WOOTTON: Oh, backstories, massively. Because if you can’t look someone in the eye and answer a question about [them]… Like Shirley, I can tell you how he was brought up and what happened to him at age six. I will sit and explore on the hot seat, we’ll go right in and get the backstory only because these characters have to function in the real world… Obviously there is a certain amount of improvisation as well, but I feel I can only really, truly be believable if I am the thing I’m pretending to be.

However, I think some journalists before have said, “Marc never comes out of character and makes the crew call him…” Obviously the crew has to refer to me as the character I’m portraying at that point, otherwise the whole thing would be rumpled. But I’m not too precious. There are stories about Laurence Olivier and Dustin Hoffman, and Dustin only says just try acting, I think it was Marathon Man they were working on, and Dustin turned up having not slept and disappeared, but really deeply into the character. He’s acting isn’t he, but he’s pretending at the end of the day. And occasionally you get a little prize for pretending. We do it as kids. Kids slip out of it really well, don’t they? I think children are brilliant. I just made a film in the UK called Nativity, which is working a lot with children, lots of 7 to 10-year-olds, and they’re really good. Having the innocence to pretend to be the things they’re not. And that’s all it is. It’s not rocket science. It’s not brain surgery. It’s not anything that’s cute or clever.
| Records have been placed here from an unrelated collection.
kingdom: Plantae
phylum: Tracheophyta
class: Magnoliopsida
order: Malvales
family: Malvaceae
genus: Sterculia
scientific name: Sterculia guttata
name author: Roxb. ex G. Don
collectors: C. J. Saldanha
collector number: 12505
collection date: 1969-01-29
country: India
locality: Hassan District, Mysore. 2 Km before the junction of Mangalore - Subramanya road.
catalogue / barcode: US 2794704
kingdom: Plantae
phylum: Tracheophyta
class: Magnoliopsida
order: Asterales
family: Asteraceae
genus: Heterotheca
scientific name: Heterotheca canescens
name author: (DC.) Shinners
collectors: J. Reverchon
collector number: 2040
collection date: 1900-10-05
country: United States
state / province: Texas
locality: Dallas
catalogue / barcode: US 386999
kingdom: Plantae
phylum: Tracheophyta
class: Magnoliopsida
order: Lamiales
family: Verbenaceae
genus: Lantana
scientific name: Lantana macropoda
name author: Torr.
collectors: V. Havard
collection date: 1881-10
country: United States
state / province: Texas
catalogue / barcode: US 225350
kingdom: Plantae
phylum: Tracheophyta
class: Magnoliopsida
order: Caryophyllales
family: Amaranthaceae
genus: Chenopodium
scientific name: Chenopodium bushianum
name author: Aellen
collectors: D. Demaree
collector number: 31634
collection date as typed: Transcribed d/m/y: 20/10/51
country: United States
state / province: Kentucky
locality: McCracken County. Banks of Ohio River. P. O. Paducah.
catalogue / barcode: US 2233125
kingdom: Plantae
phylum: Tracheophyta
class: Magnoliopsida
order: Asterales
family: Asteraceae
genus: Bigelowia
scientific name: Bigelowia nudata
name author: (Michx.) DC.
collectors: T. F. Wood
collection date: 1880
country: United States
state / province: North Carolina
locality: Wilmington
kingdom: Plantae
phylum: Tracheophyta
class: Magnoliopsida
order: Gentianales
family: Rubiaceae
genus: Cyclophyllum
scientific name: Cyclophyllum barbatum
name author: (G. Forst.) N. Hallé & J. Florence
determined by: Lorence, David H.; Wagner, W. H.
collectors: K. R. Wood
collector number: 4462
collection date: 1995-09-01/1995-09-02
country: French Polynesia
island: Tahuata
So I do spend a long time, but I don’t think I take it too seriously. We film in blocks as well, so I’ll start with Brendan with that big beard and that’s actually my real beard and that’ll get shaved off, and then I’ll dye my hair—and this is going to make me sound like a freak-- and then I have extensions for Shirley and then all that hair comes off and Gary’s hair cut. Everything is obviously real because it has to be because you’re up close with people, whether it’s the paint on your nails or your shoes need to be worn shoes, because it would be awful if the bottom of your shoe, you put your foot up and had a beautiful shiny shoe with a big price sticker on the bottom… Luckily I have a great team, a fantastic director and some great writers. Liam who I write with, I’ve done a lot of shows with: My New Best Friend, High Spirits. We’re all into it, the people I surround myself with are all into detail and I think it probably is all in the detail as far as being believable and rounded. Having a suit that’s been worn… everything needs to feel lived in and real. The wallet needs to feel real when it comes out of my pocket.

TELEVISIONARY: I've been following this project since it first got announced and I’ve seen you turn up on things like Gavin & Stacey and Nighty Night--

WOOTTON: Oh wow, I’m actually working with Julia [Davis] next week! We’re doing a new thing. ABC Australia has just given us a bit of money to develop a thing, which we’ll have to put on hold if I get a second season of La La Land. But we’re getting together actually next week for the whole week to create and improvise some characters and to see what comes out of that. A week of work with Ms. Davis! Which could turn into something really nice, but it would definitely be long-term if I have to do a second season, and I think she’s doing something with Baby Cow too.

TELEVISIONARY: Julia is fantastic.

WOOTTON: She’s extraordinary. Really talented and brilliant, an excellent performer. She’s very gifted in writing. And that same sense of [finding] humor in the awkward. You’re kind of gnawing off your hand because it’s in front of your face and you’re thinking, Jesus, she’s so evil. Deliciously evil.

La La Land premieres tonight at 11 pm ET/PT on Showtime.

Comments

NicholasJ said…
Marc Wootton is fantastic! Thanks for the great interview. I'm a big fan of Shirley Ghostman and am looking forward to seeing him, and the other characters, in Marc's new show!
tommysize1 said…
this show made my face ache from laughing so much
szczurek said…
Brilliant,best comedy show for years.